From the NY Times:
A 2,500-year-old Islamic cultural heritage site in Yemen’s capital was obliterated in an explosion early Friday, and witnesses and news reports said the cause was a missile or bomb from Saudi Arabia-led warplanes. The Saudi military denied responsibility.Given that Islam is less than 1400 years old, how can there be a 2,500 year old Islamic cultural heritage site?
The top antiquities protection official at the United Nations angrily condemned the destruction of ancient multistory homes, towers and gardens, which also killed an unspecified number of residents in Al Qasimi, a neighborhood in Sana’s Old City area.
“I am profoundly distressed by the loss of human lives as well as the damage inflicted on one of the world’s oldest jewels of Islamic urban landscape,” said the official, Irina Bokova, the director general of Unesco, the United Nations Educational, Scientific and Cultural Organization.
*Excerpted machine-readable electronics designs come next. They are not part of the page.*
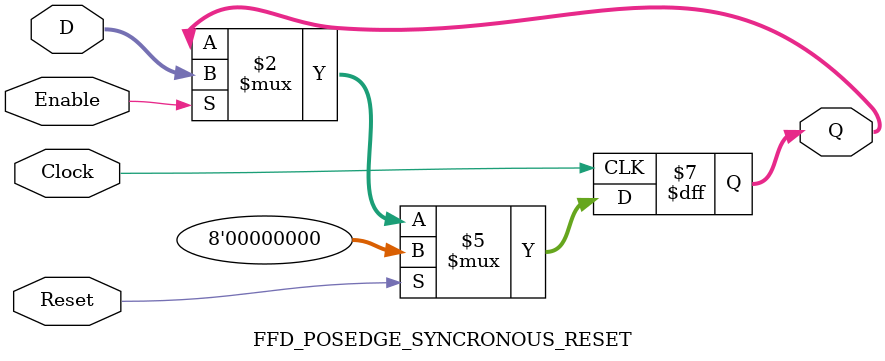
<source format=v>
`timescale 1ns / 1ps
`include "Definitions.v"
module UPCOUNTER_POSEDGE # (parameter SIZE=16)
(
input wire Clock, Reset,
input wire [SIZE-1:0] Initial,
input wire Enable,
output reg [SIZE-1:0] Q
);


  always @(posedge Clock )
  begin
      if (Reset)
        Q = Initial;
      else
		begin
		if (Enable)
			Q = Q + 1;

		end
  end

endmodule
//----------------------------------------------------
module FFD_POSEDGE_SYNCRONOUS_RESET # ( parameter SIZE=8 )
(
	input wire				Clock,
	input wire				Reset,
	input wire				Enable,
	input wire [SIZE-1:0]	D,
	output reg [SIZE-1:0]	Q
);


always @ (posedge Clock)
begin
	if ( Reset )
		Q <= 0;
	else
	begin
		if (Enable)
			Q <= D;
	end

end//always

endmodule
//----------------------------------------------------------------------
// module MUX # ( parameter SIZE=16 )
// (
// 	input wire						Clock,
// 	input wire [SIZE-1:0]		in0,
// 	input wire [SIZE-1:0]		in1,
// 	input wire [SIZE-1:0]  		in2,
// 	input wire [SIZE-1:0]		in3,
// 	input wire [1:0]				select,
// 	output reg [SIZE-1:0]	   out
// );
//
// always @ (*)
// begin
// 		case(select)
// 			2'b00 :
// 				begin
// 					out <= in0;
// 				end
// 			2'b01 :
// 				begin
// 					out <= in1;
// 				end
// 			2'b10 :
// 				begin
// 					out <= in2;
// 				end
// 			2'b11 :
// 				begin
// 					out <= in3;
// 				end
// 			default :
// 				begin
// 					out <= 16'hCAFE;
// 				end
// 		endcase
//
// end//always
//
// endmodule
//----------------------------------------------------------------------

//Multiplicador ejercicio 2 y 3

//module MULTIPLICADOR3 # (parameter SIZE=16)
//(
//	input wire [SIZE-2:2] Ci,
//	input wire [SIZE-1:0] iA,
//	input wire [SIZE-1:0] iB,
//	output reg Co,
//	output reg [SIZE:0] Res
//);
//	assign Ci[0] = 1'b0;
//	assign Co = Ci[SIZE];
//
//	genvar i;
//	generate
//		for (i=1; i<SIZE-1, i=i+1)
//		begin: mult_cell
//			assign Res[0] = iA[0]&iB[0];
//			assign {Ci[i+1],Res[i]} = iA[i]&iB[0] + iA[i-1]&iB[1] + Ci[i];
//			assign {Ci[SIZE],Res[SIZE-1]} = iA[SIZE-1]&iB[1] + Ci[SIZE-1];
//		end
//	endgenerate
//
//
//
//endmodule

//----------------------------------------------------------------------
//----------------------------------------------------------------------
// Mdulo keyboard para controlar el PS/2
/*module keyboard
(
	input wire Reset,
	input wire PS2_CLK,
	input wire PS2_DATA,
	output reg [7:0] XRedCounter,
	output reg [7:0] YRedCounter,
	output reg [2:0] ColorReg
);
//------------------------------------------------------------------------
//------------------------------------------------------------------------
reg [7:0] ScanCode;
reg [8:0] rDataBuffer;
reg Done, Read;
reg [3:0] ClockCounter;
reg rFlagF0, rFlagNoError;
//------------------------------------------------------------------------
//------------------------------------------------------------------------
always @ (negedge PS2_CLK or posedge Reset) begin
	if (Reset) begin

		ClockCounter <= 0;
		Read <= 1;
		Done <= 0;
		end

	else begin
		if (Read == 1'b1 && PS2_DATA == 1'b0) begin

			Read <= 0;
			Done <= 0;
			end

		else if (Read == 1'b0) begin
			if (ClockCounter < 9) begin

				ClockCounter <= ClockCounter + 1;
				rDataBuffer <= {PS2_DATA, rDataBuffer[8:1]};
				Done <= 0;
				end

			else begin

				ClockCounter <= 1'b0;
				Done <= 1;
				ScanCode <= rDataBuffer[7:0];
				Read <= 1;

				if (^ScanCode == rDataBuffer[8])

					rFlagNoError <= 1'b0;

				else

					rFlagNoError <= 1'b1;

				end

		end
	end
end
//------------------------------------------------------------------------
//------------------------------------------------------------------------
always @ (posedge Done or posedge Reset) begin
	if (Reset) begin

		XRedCounter <= 8'b0;
		YRedCounter <= 8'b0;
		rFlagF0 <= 1'b0;
		ColorReg <= 3'b1;
		end

	else begin
		if (rFlagF0) begin

			rFlagF0 <= 1'b0;

		end
		else
		//------------------------------------------------------------------------
		case (ScanCode)
			`W: begin
				YRedCounter <= YRedCounter - 8'd32;
				XRedCounter <= XRedCounter;
				rFlagF0 <= rFlagF0;
				ColorReg <= ColorReg;
			end
//------------------------------------------------------------------------
			`S: begin
				YRedCounter <= YRedCounter + 8'd32;
				XRedCounter <= XRedCounter;
				rFlagF0 <= rFlagF0;
				ColorReg <= ColorReg;
			end
//------------------------------------------------------------------------
			`A: begin
				YRedCounter <= YRedCounter;
				XRedCounter <= XRedCounter - 8'd32;
				rFlagF0 <= rFlagF0;
				ColorReg <= ColorReg;
			end
//------------------------------------------------------------------------
			`D: begin
				YRedCounter <= YRedCounter;
				XRedCounter <= XRedCounter + 8'd32;
				rFlagF0 <= rFlagF0;
				ColorReg <= ColorReg;
			end
//------------------------------------------------------------------------
			8'hF0: begin	//Seal de finalizacion del PS2
				YRedCounter <= YRedCounter;
				XRedCounter <= XRedCounter;
				rFlagF0 <= 1'b1;
				ColorReg <= ColorReg;
			end
//------------------------------------------------------------------------
			8'h29: begin	//29 = Barra Espaciadora
				ColorReg <= ColorReg + 3'b1;
				YRedCounter <= YRedCounter;
				XRedCounter <= XRedCounter;
				rFlagF0 <= rFlagF0;
			end

			default: begin
				YRedCounter <= YRedCounter;
				XRedCounter <= XRedCounter;
				rFlagF0 <= rFlagF0;
				ColorReg <= ColorReg;
			end
		endcase
	end
end

endmodule*/

/*module VGA_controller
(
	input wire				slow_clock,
	input wire 				Reset,
	input wire	[2:0]		iVGA_RGB,
	input wire  [2:0]		iColorCuadro,
	input wire  [7:0]		iXRedCounter,
	input wire  [7:0]		iYRedCounter,
	output wire	[2:0]		oVGA_RGB,
	output wire				oHsync,
	output wire				oVsync,
	output wire [9:0]		oVcounter,
	output wire [9:0]		oHcounter
);
wire iVGA_R, iVGA_G, iVGA_B;
wire oVGA_R, oVGA_G, oVGA_B;
wire wEndline;
wire [3:0] wMarco; //, wCuadro;
wire [2:0] wVGAOutputSelection;

assign wMarco = 3'b0;
//assign wCuadro = 3'b100;
assign wVGAOutputSelection = ( ((oHcounter >= iXRedCounter + 10'd240) && (oHcounter <= iXRedCounter + 10'd240 + 10'd32)) &&
										 ((oVcounter >= iYRedCounter + 10'd141) && (oVcounter <= iYRedCounter + 10'd141 + 8'd32))) ?
										iColorCuadro : {iVGA_R, iVGA_G, iVGA_B};

assign iVGA_R = iVGA_RGB[2];
assign iVGA_G = iVGA_RGB[1];
assign iVGA_B = iVGA_RGB[0];
assign oVGA_RGB = {oVGA_R, oVGA_G, oVGA_B};

assign oHsync = (oHcounter < 704) ? 1'b1 : 1'b0;
assign wEndline = (oHcounter == 799);
assign oVsync = (oVcounter < 519) ? 1'b1 : 1'b0;

// Marco negro e imagen de 256*256
assign {oVGA_R, oVGA_G, oVGA_B} = (oVcounter < 141 || oVcounter >= 397 ||
					  oHcounter < 240 || oHcounter > 496) ?
					  wMarco : wVGAOutputSelection;

UPCOUNTER_POSEDGE # (10) HORIZONTAL_COUNTER
(
	.Clock	(   slow_clock   ),
	.Reset	( (oHcounter > 799) || Reset 		),
	.Initial	( 10'b0  			),
	.Enable	(  1'b1				),
	.Q			(	oHcounter      )
);

UPCOUNTER_POSEDGE # (10) VERTICAL_COUNTER
(
	.Clock	( slow_clock    ),
	.Reset	( (oVcounter > 520) || Reset ),
	.Initial	( 10'b0  			),
	.Enable	( wEndline            ),
	.Q			( oVcounter      )
);

endmodule*/

</source>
UNESCO's website gives background:
Inhabited for more than 2,500 years, the city was given official status in the second century BC when it was an outpost of the Yemenite kingdoms. By the first century AD it emerged as a centre of the inland trade route. The site of the cathedral and the martyrium constructed during the period of Abyssinian domination (525-75) bear witness to Christian influence whose apogee coincided with the reign of Justinian. The remains of the pre-Islamic period were largely destroyed as a result of profound changes in the city from the 7th century onwards when Sana'a became a major centre for the spread of the Islamic faith as demonstrated by the archaeological remains within the Great Mosque, said to have been constructed while the Prophet was still living.Ah, so the city is 2500 years old but the Muslims destroyed the original buildings. The layout is Islamic and the more modern structures respected the style of the older ones.
...The houses in the old city are of relatively recent construction and have a traditional structure.
It is not clear that the buildings destroyed were ancient at all.
Sanaa is indeed a very nice example of Islamic architecture, but it sure isn't a 2,500 year old example of that.